Distinguishing Exposure to Secondhand and Thirdhand Tobacco Smoke among U.S. Children Using Machine Learning: NHANES 2013-2016.
Ashley L MerianosE Melinda Mahabee-GittensTimothy M StoneRoman A JandarovLanqing WangDeepak BhandariBenjamin C BlountGeorg E MattPublished in: Environmental science & technology (2023)

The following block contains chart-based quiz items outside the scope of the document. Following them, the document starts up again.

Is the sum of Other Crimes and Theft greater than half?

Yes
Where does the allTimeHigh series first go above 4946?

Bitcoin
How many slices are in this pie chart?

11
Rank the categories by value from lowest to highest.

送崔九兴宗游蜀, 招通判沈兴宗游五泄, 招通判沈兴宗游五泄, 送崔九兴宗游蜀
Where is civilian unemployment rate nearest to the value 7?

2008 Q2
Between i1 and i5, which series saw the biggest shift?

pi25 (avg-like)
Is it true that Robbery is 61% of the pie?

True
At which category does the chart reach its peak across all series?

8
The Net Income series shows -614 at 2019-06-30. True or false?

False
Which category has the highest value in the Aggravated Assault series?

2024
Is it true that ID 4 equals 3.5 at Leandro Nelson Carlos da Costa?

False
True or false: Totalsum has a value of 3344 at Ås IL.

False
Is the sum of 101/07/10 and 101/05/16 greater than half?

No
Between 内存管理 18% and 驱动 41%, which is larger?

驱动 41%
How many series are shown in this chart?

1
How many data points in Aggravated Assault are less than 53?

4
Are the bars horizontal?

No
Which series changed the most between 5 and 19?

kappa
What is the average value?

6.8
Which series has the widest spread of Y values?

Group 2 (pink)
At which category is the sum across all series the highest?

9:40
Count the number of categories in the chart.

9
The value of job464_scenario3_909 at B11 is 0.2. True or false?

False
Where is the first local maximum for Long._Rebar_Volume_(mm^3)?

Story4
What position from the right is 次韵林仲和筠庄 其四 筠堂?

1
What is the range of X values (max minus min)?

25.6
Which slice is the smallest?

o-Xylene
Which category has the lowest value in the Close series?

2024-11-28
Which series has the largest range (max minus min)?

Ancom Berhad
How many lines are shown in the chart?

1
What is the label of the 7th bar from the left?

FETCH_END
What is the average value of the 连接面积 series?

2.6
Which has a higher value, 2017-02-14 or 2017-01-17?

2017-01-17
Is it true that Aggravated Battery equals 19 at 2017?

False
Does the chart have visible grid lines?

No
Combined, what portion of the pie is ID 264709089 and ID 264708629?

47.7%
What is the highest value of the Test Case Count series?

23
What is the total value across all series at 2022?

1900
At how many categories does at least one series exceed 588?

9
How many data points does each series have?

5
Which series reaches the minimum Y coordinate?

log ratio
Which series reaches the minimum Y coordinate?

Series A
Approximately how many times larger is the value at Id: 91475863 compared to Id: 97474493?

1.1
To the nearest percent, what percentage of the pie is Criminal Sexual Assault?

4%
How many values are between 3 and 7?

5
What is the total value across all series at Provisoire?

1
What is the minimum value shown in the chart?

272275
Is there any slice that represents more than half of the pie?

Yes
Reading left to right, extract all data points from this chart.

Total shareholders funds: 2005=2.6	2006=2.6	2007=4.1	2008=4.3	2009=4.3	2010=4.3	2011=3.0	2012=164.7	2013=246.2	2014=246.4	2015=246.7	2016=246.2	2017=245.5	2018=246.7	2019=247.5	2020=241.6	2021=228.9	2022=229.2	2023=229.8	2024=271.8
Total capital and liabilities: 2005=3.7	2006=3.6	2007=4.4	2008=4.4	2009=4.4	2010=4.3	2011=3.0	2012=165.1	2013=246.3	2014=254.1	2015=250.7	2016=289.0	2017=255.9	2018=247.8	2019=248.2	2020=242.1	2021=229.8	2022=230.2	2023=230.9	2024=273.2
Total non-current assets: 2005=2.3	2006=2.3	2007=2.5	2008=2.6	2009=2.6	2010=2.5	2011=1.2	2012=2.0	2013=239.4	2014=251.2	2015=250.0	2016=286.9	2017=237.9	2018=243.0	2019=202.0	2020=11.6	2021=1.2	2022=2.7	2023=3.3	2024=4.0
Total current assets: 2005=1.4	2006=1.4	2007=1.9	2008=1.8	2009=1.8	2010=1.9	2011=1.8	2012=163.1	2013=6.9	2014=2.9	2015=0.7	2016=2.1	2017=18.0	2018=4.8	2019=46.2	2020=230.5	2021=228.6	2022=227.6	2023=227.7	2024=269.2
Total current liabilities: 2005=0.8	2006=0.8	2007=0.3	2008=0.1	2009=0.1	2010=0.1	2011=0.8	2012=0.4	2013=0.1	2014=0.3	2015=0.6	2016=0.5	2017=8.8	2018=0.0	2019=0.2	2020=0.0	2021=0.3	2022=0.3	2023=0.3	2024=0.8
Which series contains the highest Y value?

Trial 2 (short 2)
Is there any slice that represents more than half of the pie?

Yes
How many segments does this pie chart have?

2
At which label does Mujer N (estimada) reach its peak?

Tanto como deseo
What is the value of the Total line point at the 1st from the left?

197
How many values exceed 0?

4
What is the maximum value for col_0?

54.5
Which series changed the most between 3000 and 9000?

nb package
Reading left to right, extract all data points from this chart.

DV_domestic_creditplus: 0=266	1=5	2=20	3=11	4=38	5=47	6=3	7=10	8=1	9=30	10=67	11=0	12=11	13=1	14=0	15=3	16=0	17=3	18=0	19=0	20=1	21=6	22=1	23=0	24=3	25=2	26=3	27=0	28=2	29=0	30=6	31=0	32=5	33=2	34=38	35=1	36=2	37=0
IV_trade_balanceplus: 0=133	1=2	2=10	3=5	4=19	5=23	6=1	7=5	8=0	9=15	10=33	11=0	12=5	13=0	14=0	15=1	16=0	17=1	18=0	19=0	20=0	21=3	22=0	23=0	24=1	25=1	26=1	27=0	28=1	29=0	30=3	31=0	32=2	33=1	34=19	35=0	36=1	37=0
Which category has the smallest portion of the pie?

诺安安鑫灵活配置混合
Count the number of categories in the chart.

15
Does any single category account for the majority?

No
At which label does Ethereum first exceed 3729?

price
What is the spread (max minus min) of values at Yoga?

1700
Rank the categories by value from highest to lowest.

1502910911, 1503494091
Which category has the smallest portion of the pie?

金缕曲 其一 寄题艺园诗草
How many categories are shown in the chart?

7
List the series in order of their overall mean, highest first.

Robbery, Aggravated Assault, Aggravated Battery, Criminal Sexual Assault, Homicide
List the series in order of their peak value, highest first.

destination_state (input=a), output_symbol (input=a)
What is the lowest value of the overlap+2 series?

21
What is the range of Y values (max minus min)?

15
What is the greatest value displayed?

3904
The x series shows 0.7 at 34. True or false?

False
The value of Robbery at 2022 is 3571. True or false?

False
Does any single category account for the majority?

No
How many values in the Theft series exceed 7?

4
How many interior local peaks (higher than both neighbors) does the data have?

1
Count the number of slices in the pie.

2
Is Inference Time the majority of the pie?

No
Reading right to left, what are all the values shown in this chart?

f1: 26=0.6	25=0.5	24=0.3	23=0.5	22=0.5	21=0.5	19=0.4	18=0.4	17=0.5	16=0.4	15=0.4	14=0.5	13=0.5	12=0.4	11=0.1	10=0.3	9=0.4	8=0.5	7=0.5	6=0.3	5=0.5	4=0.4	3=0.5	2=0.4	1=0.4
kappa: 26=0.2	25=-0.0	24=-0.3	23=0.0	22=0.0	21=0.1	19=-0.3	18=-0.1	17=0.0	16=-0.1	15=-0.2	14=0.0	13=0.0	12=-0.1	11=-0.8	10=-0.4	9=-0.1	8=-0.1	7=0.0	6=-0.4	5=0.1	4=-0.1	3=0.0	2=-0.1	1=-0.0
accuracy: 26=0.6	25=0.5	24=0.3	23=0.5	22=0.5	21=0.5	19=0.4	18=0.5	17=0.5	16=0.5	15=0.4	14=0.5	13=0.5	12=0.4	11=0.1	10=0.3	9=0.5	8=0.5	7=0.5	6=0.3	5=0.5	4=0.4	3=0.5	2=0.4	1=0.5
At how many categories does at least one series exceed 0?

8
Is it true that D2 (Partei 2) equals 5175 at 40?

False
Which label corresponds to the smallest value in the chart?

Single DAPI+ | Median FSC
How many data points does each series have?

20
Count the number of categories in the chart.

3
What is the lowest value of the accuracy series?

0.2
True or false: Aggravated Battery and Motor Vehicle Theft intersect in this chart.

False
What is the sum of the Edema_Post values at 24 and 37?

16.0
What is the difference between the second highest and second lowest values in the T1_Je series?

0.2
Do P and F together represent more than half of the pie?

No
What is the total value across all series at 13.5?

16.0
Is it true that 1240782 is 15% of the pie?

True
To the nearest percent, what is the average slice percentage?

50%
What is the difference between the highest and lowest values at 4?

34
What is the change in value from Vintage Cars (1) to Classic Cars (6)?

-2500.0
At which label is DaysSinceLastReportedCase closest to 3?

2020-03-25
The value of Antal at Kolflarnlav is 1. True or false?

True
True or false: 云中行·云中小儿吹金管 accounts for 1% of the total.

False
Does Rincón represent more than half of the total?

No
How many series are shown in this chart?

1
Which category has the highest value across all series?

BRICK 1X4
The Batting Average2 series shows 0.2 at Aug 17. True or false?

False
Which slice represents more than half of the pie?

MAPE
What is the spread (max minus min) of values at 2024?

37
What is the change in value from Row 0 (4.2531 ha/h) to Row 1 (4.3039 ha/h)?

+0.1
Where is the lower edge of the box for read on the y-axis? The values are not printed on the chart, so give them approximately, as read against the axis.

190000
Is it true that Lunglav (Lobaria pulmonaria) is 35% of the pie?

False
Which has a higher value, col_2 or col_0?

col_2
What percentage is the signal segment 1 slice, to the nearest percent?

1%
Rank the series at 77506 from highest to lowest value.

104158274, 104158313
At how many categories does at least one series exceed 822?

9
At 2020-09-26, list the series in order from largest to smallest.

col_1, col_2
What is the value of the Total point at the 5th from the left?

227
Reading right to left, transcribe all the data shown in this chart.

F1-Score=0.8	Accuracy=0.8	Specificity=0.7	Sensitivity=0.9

While the thirdhand smoke (THS) residue from tobacco smoke has been recognized as a distinct public health hazard, there are currently no gold standard biomarkers to differentiate THS from secondhand smoke (SHS) exposure. This study used machine learning algorithms to assess which combinations of biomarkers and reported tobacco smoke exposure measures best differentiate children into three groups: no/minimal tobacco smoke exposure (NEG); predominant THS exposure (TEG); and mixed SHS and THS exposure (MEG). Participants were 4485 nonsmoking 3-17-year-olds from the National Health and Nutrition Examination Survey 2013-2016. We fitted and tested random forest models, and the majority (76%) of children were classified in NEG, 16% were classified in TEG, and 8% were classified in MEG. The final classification model based on reported exposure, biomarker, and biomarker ratio variables had a prediction accuracy of 95%. This final model had prediction accuracies of 100% for NEG, 88% for TEG, followed by 71% for MEG. The most important predictors were the reported number of household smokers, serum cotinine, serum hydroxycotinine, and urinary 4-(methylnitrosamino)-1-(3-pyridyl)-1-butanol (NNAL). In the absence of validated biomarkers specific to THS, comprehensive biomarker and questionnaire data for tobacco smoke exposure can distinguish children exposed to SHS and THS with high accuracy.